Riverboat philosophizing
I went to a wedding in Chicago. One of the pre-wedding events was a cruise along the Chicago River with an architecture expert as guide. Halfway through the cruise, my baby started screaming. (Perhaps she took offense at the guide's aesthetics.) I took her downstairs to the bar to calm her down, and there ran into my friend the groom himself, with his baby. Our two daughters commenced applying their mouths to every available surface, and the two of us started talking. My friend is a philosopher, and I am a philosophizer, so we get along well.
One of the questions we were talking about was this: What does it mean to hope, to have a certain sort of confidence that everything will work out all right? More specifically, there are two parts of this question we were ruminating on.
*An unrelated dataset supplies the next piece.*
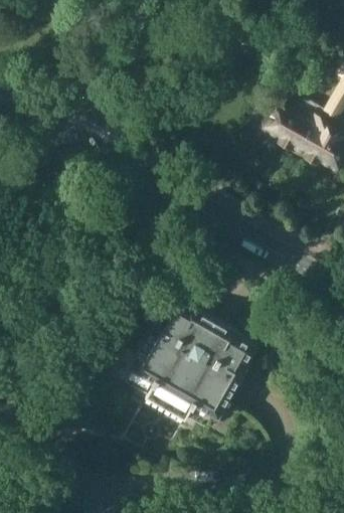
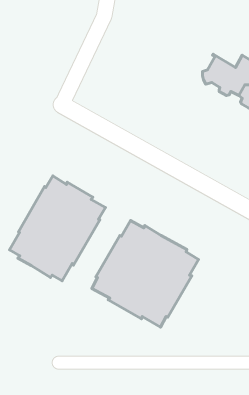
building: none -> [10,176,106,281]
What does it mean to say "everything will work out all right"? Clearly the meaning of the phrase depends on the context, but in general, there are two sorts of things we could mean: a general sense that the world will not suffer major cataclysm or disorientation, and a narrower confidence that one's immediate interests (life, liberty, maybe property) will be preserved. Let's take a prominent worry these days, that terrorists may mount another major attack in New York sometime during, say, the next twenty-five years. (Insert appropriate "God forbid" here.) If I say, "The terrorists will attack," and you say, "Everything will work out all right," you could mean either (a) the general fabric of society will not collapse (e.g., the terrorists will not win; martial law will not reign on the streets of Manhattan; our copies of The Cat in the Hat in Yiddish will not be carried off by looters); or (b) one's friends and family will not be killed or maimed.
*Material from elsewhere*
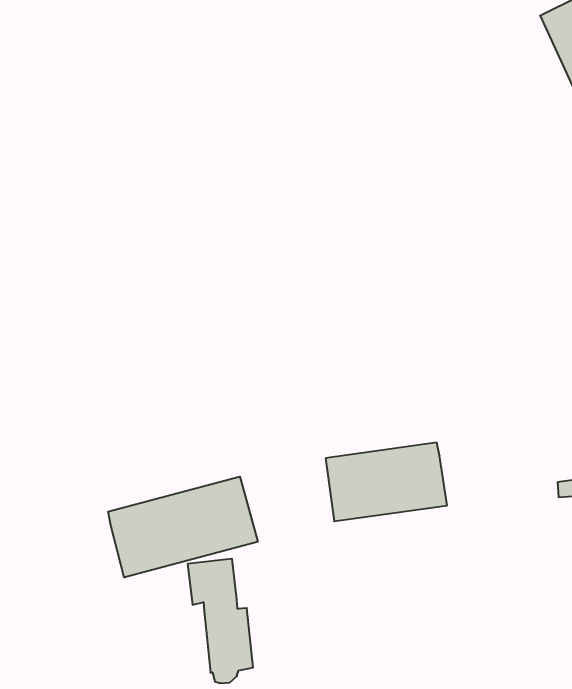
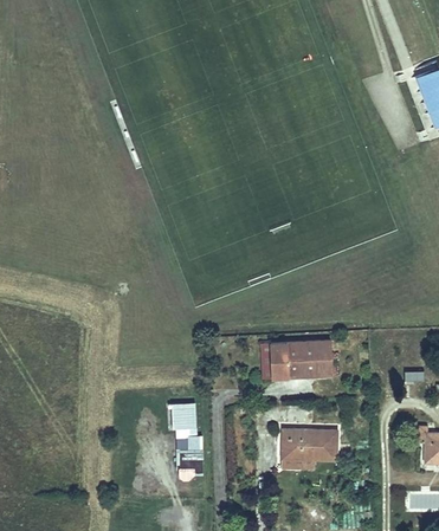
building: [108,477,258,577] -> none
building: none -> [280,428,337,461]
In less extreme circumstances, I think, one tends to mean (b) -- that is, the narrower result will be a positive one, suitably modified to the worry at hand. For example, take my dissertation. (Please!) When your Host's wife says, "Everything will work out all right," she does not mean that I will find professional satisfaction in some other field even if, say, my committee doubles over in laughter at my defense and uses my thesis as a wrapper for fish-and-chips. She means that I will finish, and my career will properly progress. But as the stakes are raised and more serious worries are confronted, our definition of "all right" needs to be recalibrated.
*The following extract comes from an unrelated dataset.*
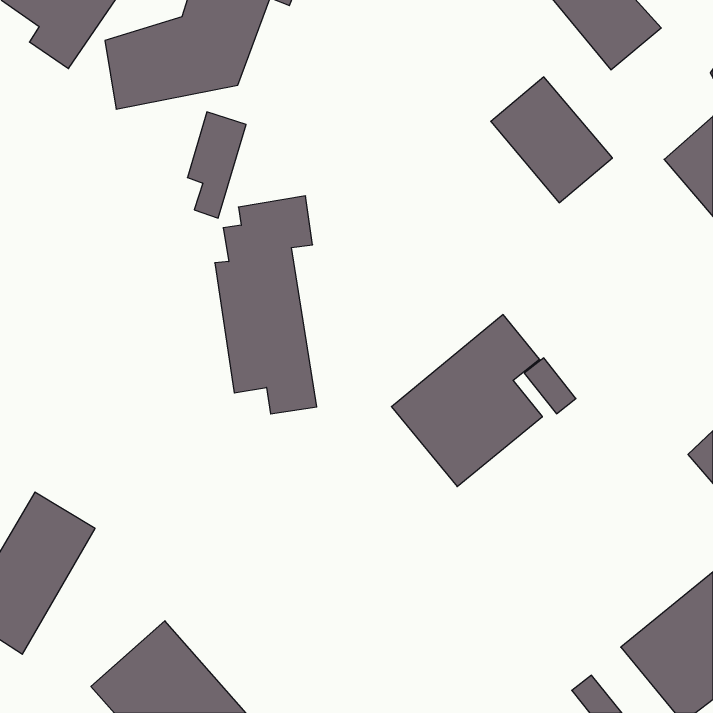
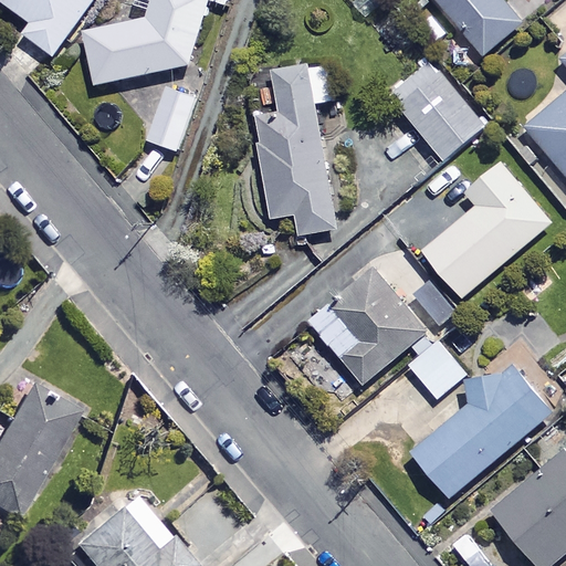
building: [215,196,317,414] -> [254,62,335,234]
building: none -> [420,160,548,297]
building: none -> [409,342,465,400]
building: none -> [411,358,551,496]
So let's consider again the case of a terrorist attack. The attack will happen, in all probability, and people will die. (Again, God forbid.) Is it morally proper to hope in such a situation? Our intuition is yes, because such large-scale confidence (called bitokhn in the Jewish tradition; see below) is something most people have, if only because it'd be impossible to get through the day without it. But how can we hope if we know that someone (though not necessarily us) will suffer? How can we legitimately say "everything will be all right"?
Roughly speaking, if we consider the possible realization of our worst worries, we need to ask whether the resultant world is predominantly "all right" or not. If our worst worries are realized and the world that results is somehow "all right," how does this square with our intuitive definitions of "rightness"? (This might be connected to a larger question. Given our intuitive sense that the world is not an awful place, how do we understand the frequency of suffering? [This is also a theological question, of course, but since the question is interesting whether or not God is involved, I'm not going to talk about Him here. I'm sure He'll understand.]) If the resultant world is not "all right," how can we justify the hope that most of us manage to sustain?
There are Jewish correlatives to most of these problems. (I like what Baraita had to say recently on the subject of Hebrew and Aramaic terms in one's blog, so I'm going to use the English equivalents.) According to the Talmud, after death (it's not entirely clear to me when), one will be asked a series of questions about the conduct of one's life. One of them is "Have you hoped [or: Did you hope] for salvation?" (What's meant here is something like the Messianic age, although, of course, the commentaries differ.) There are other often-cited phrases: "This too is for the good," and "Everything that God does He does for the good." The Jewish approach matters not because the afterlife, or the world to come, or God's goodness, elides the question of evil, but because that question is important whether or not we believe in God, and for the same reasons -- namely, the possibility that our worst fears may come to pass, which might undermine our hope.
(Just to put your mind at ease, we did not talk about these things at the wedding. We drank wine and sang; some of us danced. I don't dance, but it was fun to watch.)